He can practically taste his new war.
Because having him speak
was intended as theater from the outset, of course.

Hill staff say empty Democratic seats at Netanyahu's speech will be filled by Republican staffers to ensure good visuals, standing ovations
— @dylanotes
The
standing ovations bit is a nice touch, since it implies the Republican chair warmers will be instructed specifically to applaud wildly at whatever the visiting foreign leader says. Again, it all makes for a curious bit of theater; Netanyahu and the Republicans want to sabotage negotiations between the sitting American president and Iran, a move that required working behind the White House's back in the first place. Now that complications have arisen, the Republicans are working to ensure the visual appearance of support for this act of minor sedition by attaching a Potemkin audience—by God, this foreign leader
will receive standing ovations for his dispute with our president.
I have no strong feelings either way on whether Democrats should skip the speech. It would be hilarious to see Netanyahu give a speech to rows full of staffers and interns, but it would be equally karmic to see the churlish leader's reaction to an audience that had the audacity to not applaud his over-the-top pronouncements. House Speaker Boehner seems to make a special point of looking dull-eyed and uninterested when the American president comes to visit; perhaps Joe Biden could rearrange his schedule to come after all, but bring a pillow and a blanket in case he finds Netanyahu's version of events equally dull.

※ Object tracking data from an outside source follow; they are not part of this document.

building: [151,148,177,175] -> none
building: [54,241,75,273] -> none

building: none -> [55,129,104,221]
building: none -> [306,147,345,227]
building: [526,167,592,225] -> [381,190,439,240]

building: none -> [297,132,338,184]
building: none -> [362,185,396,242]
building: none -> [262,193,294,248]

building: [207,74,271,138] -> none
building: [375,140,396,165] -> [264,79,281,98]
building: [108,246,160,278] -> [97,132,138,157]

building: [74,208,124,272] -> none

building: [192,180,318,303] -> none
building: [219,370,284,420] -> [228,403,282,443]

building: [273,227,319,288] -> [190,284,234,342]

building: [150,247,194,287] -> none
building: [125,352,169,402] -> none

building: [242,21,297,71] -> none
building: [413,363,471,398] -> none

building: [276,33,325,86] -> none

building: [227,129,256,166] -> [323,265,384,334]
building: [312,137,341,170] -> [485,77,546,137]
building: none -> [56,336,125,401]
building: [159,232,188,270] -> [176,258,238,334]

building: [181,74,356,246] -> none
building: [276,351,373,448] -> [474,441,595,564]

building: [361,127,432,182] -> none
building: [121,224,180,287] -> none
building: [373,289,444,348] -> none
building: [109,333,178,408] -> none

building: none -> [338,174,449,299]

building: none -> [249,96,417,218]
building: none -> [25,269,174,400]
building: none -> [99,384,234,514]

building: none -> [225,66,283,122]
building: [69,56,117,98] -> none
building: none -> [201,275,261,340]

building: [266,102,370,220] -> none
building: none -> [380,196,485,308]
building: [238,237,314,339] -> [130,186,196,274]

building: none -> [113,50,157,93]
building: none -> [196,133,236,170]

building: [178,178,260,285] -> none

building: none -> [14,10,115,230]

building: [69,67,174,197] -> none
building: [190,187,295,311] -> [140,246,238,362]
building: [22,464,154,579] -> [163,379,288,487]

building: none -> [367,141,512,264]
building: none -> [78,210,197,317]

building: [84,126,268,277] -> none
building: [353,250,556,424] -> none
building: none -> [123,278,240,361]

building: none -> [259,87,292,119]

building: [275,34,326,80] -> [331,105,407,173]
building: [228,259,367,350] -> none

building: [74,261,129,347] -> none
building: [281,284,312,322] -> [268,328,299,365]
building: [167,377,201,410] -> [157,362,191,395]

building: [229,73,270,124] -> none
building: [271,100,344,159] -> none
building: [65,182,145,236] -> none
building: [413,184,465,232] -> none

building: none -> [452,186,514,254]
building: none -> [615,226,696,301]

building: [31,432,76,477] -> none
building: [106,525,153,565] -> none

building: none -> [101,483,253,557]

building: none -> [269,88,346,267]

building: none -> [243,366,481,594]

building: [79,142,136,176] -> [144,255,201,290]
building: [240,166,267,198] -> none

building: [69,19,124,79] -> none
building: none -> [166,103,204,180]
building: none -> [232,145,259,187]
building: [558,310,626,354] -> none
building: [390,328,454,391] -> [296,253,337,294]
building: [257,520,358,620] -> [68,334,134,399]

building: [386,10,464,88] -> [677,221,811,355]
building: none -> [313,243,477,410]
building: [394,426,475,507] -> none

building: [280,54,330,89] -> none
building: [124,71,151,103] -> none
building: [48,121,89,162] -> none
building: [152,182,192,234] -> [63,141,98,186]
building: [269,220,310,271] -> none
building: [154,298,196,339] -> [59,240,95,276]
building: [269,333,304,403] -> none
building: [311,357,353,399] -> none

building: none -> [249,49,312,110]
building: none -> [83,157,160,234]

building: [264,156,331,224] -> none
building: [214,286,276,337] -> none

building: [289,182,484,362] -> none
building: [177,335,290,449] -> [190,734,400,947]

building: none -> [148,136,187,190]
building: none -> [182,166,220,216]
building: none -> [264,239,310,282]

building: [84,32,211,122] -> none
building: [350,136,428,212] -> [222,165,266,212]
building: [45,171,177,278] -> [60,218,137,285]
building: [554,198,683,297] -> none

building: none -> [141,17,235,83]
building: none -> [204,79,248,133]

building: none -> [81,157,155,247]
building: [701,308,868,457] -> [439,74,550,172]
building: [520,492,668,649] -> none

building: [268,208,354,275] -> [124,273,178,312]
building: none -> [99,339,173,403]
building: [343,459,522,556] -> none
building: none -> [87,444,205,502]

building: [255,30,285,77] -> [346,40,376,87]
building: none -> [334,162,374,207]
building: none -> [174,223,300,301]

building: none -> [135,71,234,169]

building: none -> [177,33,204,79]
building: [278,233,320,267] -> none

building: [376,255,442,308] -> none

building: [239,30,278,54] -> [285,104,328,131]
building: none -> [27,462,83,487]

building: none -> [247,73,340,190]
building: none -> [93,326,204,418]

If nothing else, we know that Republicans are insistent not just that the foreign leader will be heard from, but that he will get an approving response even if they have to put ringers in the seats to ensure that. They're quite dedicated to the thought of going to war with Iran—Iraq and Afghanistan didn't get it out of their system, and if anything only made it worse because Iraq and Afghanistan did not go according to neoconservative plans and now they're bitter and pissed off about that—and if it means Benjamin Netanyahu gets to come to Congress and ask them for a declaration of war that their own president won't yet give them, that's what they'll do.